ConceptCaps -- a Distilled Concept Dataset for Interpretability in Music Models
This addresses the problem of noisy music datasets for researchers using concept-based interpretability methods, though it is incremental as it builds on existing pipelines.
The authors tackled the lack of structured concept data for interpretability in music models by introducing ConceptCaps, a dataset of 23k music-caption-audio triplets with explicit labels from a 200-attribute taxonomy, validated through metrics like CLAP and TCAV analysis.

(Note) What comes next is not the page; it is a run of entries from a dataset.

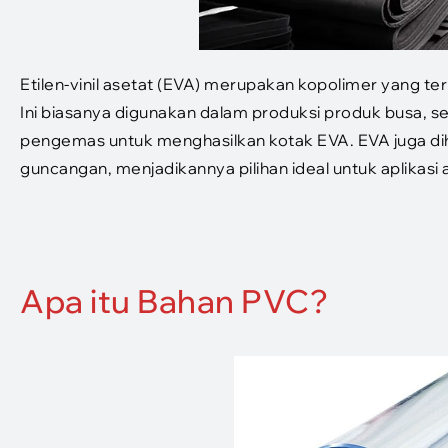
Etilen-vinil asetat (EVA) merupakan kopolimer yang ter
Ini biasanya digunakan dalam produksi produk busa, se
pengemas untuk menghasilkan kotak EVA. EVA juga 
guncangan, menjadikannya pilihan ideal untuk aplikasi 
Apa itu Bahan PVC?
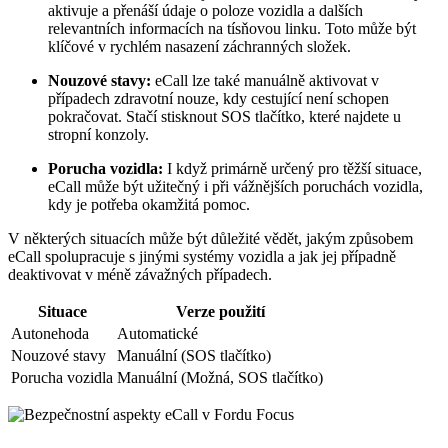
aktivuje a přenáší údaje o poloze vozidla a dalších
relevantních informacích na tísňovou linku. Toto může být
klíčové v rychlém nasazení záchranných složek.
Nouzové stavy:
eCall lze také manuálně aktivovat v
případech zdravotní nouze, kdy cestující není schopen
pokračovat. Stačí stisknout SOS tlačítko, které najdete u
stropní konzoly.
Porucha vozidla:
I když primárně určený pro těžší situace,
eCall může být užitečný i při vážnějších poruchách vozidla,
kdy je potřeba okamžitá pomoc.
V některých situacích může být důležité vědět, jakým způsobem
eCall spolupracuje s jinými systémy vozidla a jak jej případně
deaktivovat v méně závažných případech.
Situace
Verze použití
Autonehoda
Automatické
Nouzové stavy
Manuální (SOS tlačítko)
Porucha vozidla
Manuální (Možná, SOS tlačítko)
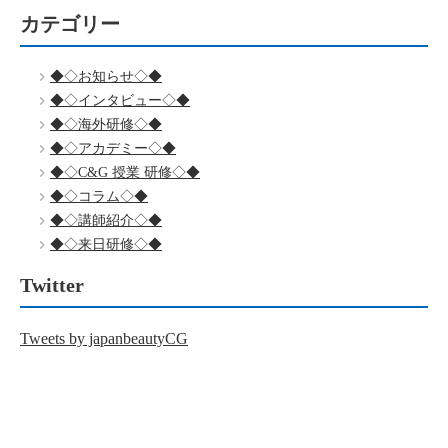
カテゴリー
◆◇お知らせ◇◆
◆◇インタビュー◇◆
◆◇海外研修◇◆
◆◇アカデミー◇◆
◆◇C&G 授業 研修◇◆
◆◇コラム◇◆
◆◇講師紹介◇◆
◆◇来日研修◇◆
Twitter
Tweets by japanbeautyCG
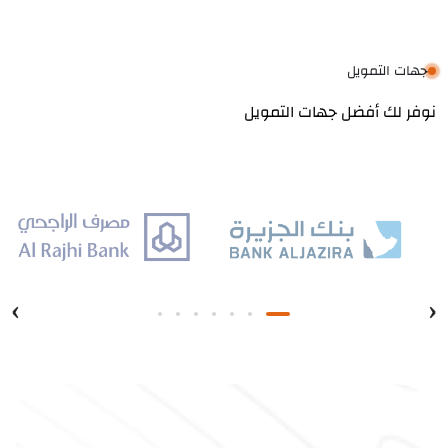
جهات التمويل
نوفر لك أفضل جهات التمويل
›
‹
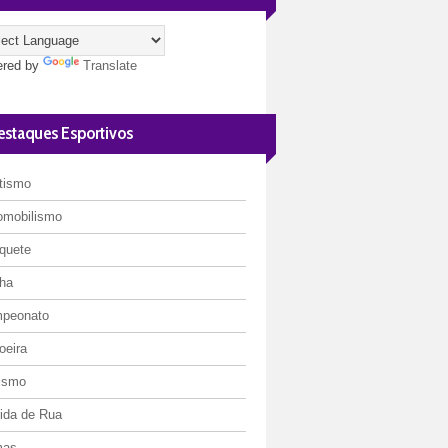
red by
Translate
estaques Esportivos
etismo
omobilismo
quete
ha
peonato
oeira
lismo
rida de Rua
mas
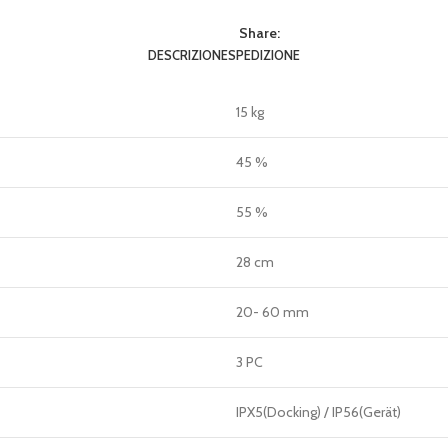
Share:
DESCRIZIONE
SPEDIZIONE
15 kg
45 %
55 %
28 cm
20- 60 mm
3 PC
IPX5(Docking) / IP56(Gerät)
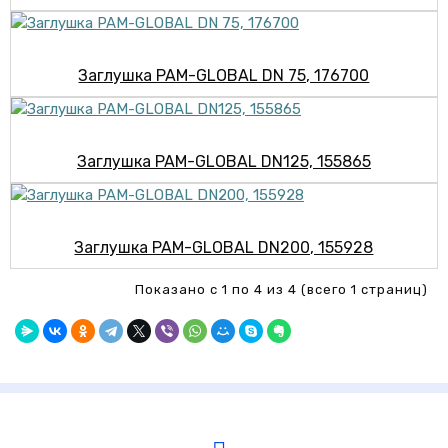
Заглушка PAM-GLOBAL DN 75, 176700
Заглушка PAM-GLOBAL DN125, 155865
Заглушка PAM-GLOBAL DN200, 155928
Показано с 1 по 4 из 4 (всего 1 страниц)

Concept-based interpretability methods like TCAV require clean, well-separated positive and negative examples for each concept. Existing music datasets lack this structure: tags are sparse, noisy, or ill-defined. We introduce ConceptCaps, a dataset of 23k music-caption-audio triplets with explicit labels from a 200-attribute taxonomy. Our pipeline separates semantic modeling from text generation: a VAE learns plausible attribute co-occurrence patterns, a fine-tuned LLM converts attribute lists into professional descriptions, and MusicGen synthesizes corresponding audio. This separation improves coherence and controllability over end-to-end approaches. We validate the dataset through audio-text alignment (CLAP), linguistic quality metrics (BERTScore, MAUVE), and TCAV analysis confirming that concept probes recover musically meaningful patterns. Dataset and code are available online.